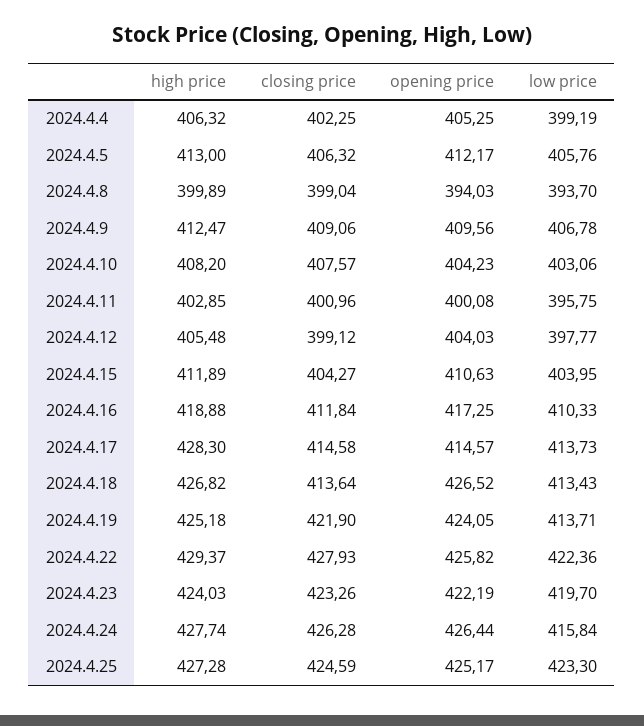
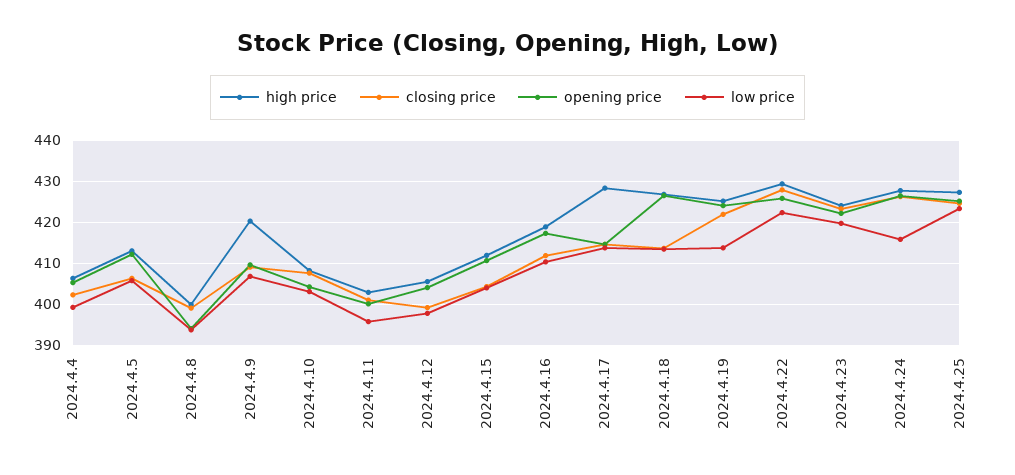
  {
    "high price": {
      "2024.4.4": 406.32,
      "2024.4.5": 413,
      "2024.4.8": 399.89,
-     "2024.4.9": 412.47,
+     "2024.4.9": 420,
      "2024.4.10": 408.2,
      "2024.4.11": 402.85,
      "2024.4.12": 405.48,
      "2024.4.15": 411.89,
      "2024.4.16": 418.88,
      "2024.4.17": 428.3,
      "2024.4.18": 426.82,
      "2024.4.19": 425.18,
      "2024.4.22": 429.37,
      "2024.4.23": 424.03,
      "2024.4.24": 427.74,
      "2024.4.25": 427.28
    },
    "closing price": {
      "2024.4.4": 402.25,
      "2024.4.5": 406.32,
      "2024.4.8": 399.04,
      "2024.4.9": 409.06,
      "2024.4.10": 407.57,
      "2024.4.11": 400.96,
      "2024.4.12": 399.12,
      "2024.4.15": 404.27,
      "2024.4.16": 411.84,
      "2024.4.17": 414.58,
      "2024.4.18": 413.64,
      "2024.4.19": 421.9,
      "2024.4.22": 427.93,
      "2024.4.23": 423.26,
      "2024.4.24": 426.28,
      "2024.4.25": 424.59
    },
    "opening price": {
      "2024.4.4": 405.25,
      "2024.4.5": 412.17,
      "2024.4.8": 394.03,
      "2024.4.9": 409.56,
      "2024.4.10": 404.23,
      "2024.4.11": 400.08,
      "2024.4.12": 404.03,
      "2024.4.15": 410.63,
      "2024.4.16": 417.25,
      "2024.4.17": 414.57,
      "2024.4.18": 426.52,
      "2024.4.19": 424.05,
      "2024.4.22": 425.82,
      "2024.4.23": 422.19,
      "2024.4.24": 426.44,
      "2024.4.25": 425.17
    },
    "low price": {
      "2024.4.4": 399.19,
      "2024.4.5": 405.76,
      "2024.4.8": 393.7,
      "2024.4.9": 406.78,
      "2024.4.10": 403.06,
      "2024.4.11": 395.75,
      "2024.4.12": 397.77,
      "2024.4.15": 403.95,
      "2024.4.16": 410.33,
      "2024.4.17": 413.73,
      "2024.4.18": 413.43,
      "2024.4.19": 413.71,
      "2024.4.22": 422.36,
      "2024.4.23": 419.7,
      "2024.4.24": 415.84,
      "2024.4.25": 423.3
    }
  }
------------------------
=== Problem ===
Before you print the records, please set aside any pictures and keep everything else exact.

=== Written response ===
  {
    "high price": {
      "2024.4.4": 406.32,
      "2024.4.5": 413,
      "2024.4.8": 399.89,
-     "2024.4.9": 412.47,
+     "2024.4.9": 420,
      "2024.4.10": 408.2,
      "2024.4.11": 402.85,
      "2024.4.12": 405.48,
      "2024.4.15": 411.89,
      "2024.4.16": 418.88,
      "2024.4.17": 428.3,
      "2024.4.18": 426.82,
      "2024.4.19": 425.18,
      "2024.4.22": 429.37,
      "2024.4.23": 424.03,
      "2024.4.24": 427.74,
      "2024.4.25": 427.28
    },
    "closing price": {
      "2024.4.4": 402.25,
      "2024.4.5": 406.32,
      "2024.4.8": 399.04,
      "2024.4.9": 409.06,
      "2024.4.10": 407.57,
      "2024.4.11": 400.96,
      "2024.4.12": 399.12,
      "2024.4.15": 404.27,
      "2024.4.16": 411.84,
      "2024.4.17": 414.58,
      "2024.4.18": 413.64,
      "2024.4.19": 421.9,
      "2024.4.22": 427.93,
      "2024.4.23": 423.26,
      "2024.4.24": 426.28,
      "2024.4.25": 424.59
    },
    "opening price": {
      "2024.4.4": 405.25,
      "2024.4.5": 412.17,
      "2024.4.8": 394.03,
      "2024.4.9": 409.56,
      "2024.4.10": 404.23,
      "2024.4.11": 400.08,
      "2024.4.12": 404.03,
      "2024.4.15": 410.63,
      "2024.4.16": 417.25,
      "2024.4.17": 414.57,
      "2024.4.18": 426.52,
      "2024.4.19": 424.05,
      "2024.4.22": 425.82,
      "2024.4.23": 422.19,
      "2024.4.24": 426.44,
      "2024.4.25": 425.17
    },
    "low price": {
      "2024.4.4": 399.19,
      "2024.4.5": 405.76,
      "2024.4.8": 393.7,
      "2024.4.9": 406.78,
      "2024.4.10": 403.06,
      "2024.4.11": 395.75,
      "2024.4.12": 397.77,
      "2024.4.15": 403.95,
      "2024.4.16": 410.33,
      "2024.4.17": 413.73,
      "2024.4.18": 413.43,
      "2024.4.19": 413.71,
      "2024.4.22": 422.36,
      "2024.4.23": 419.7,
      "2024.4.24": 415.84,
      "2024.4.25": 423.3
    }
  }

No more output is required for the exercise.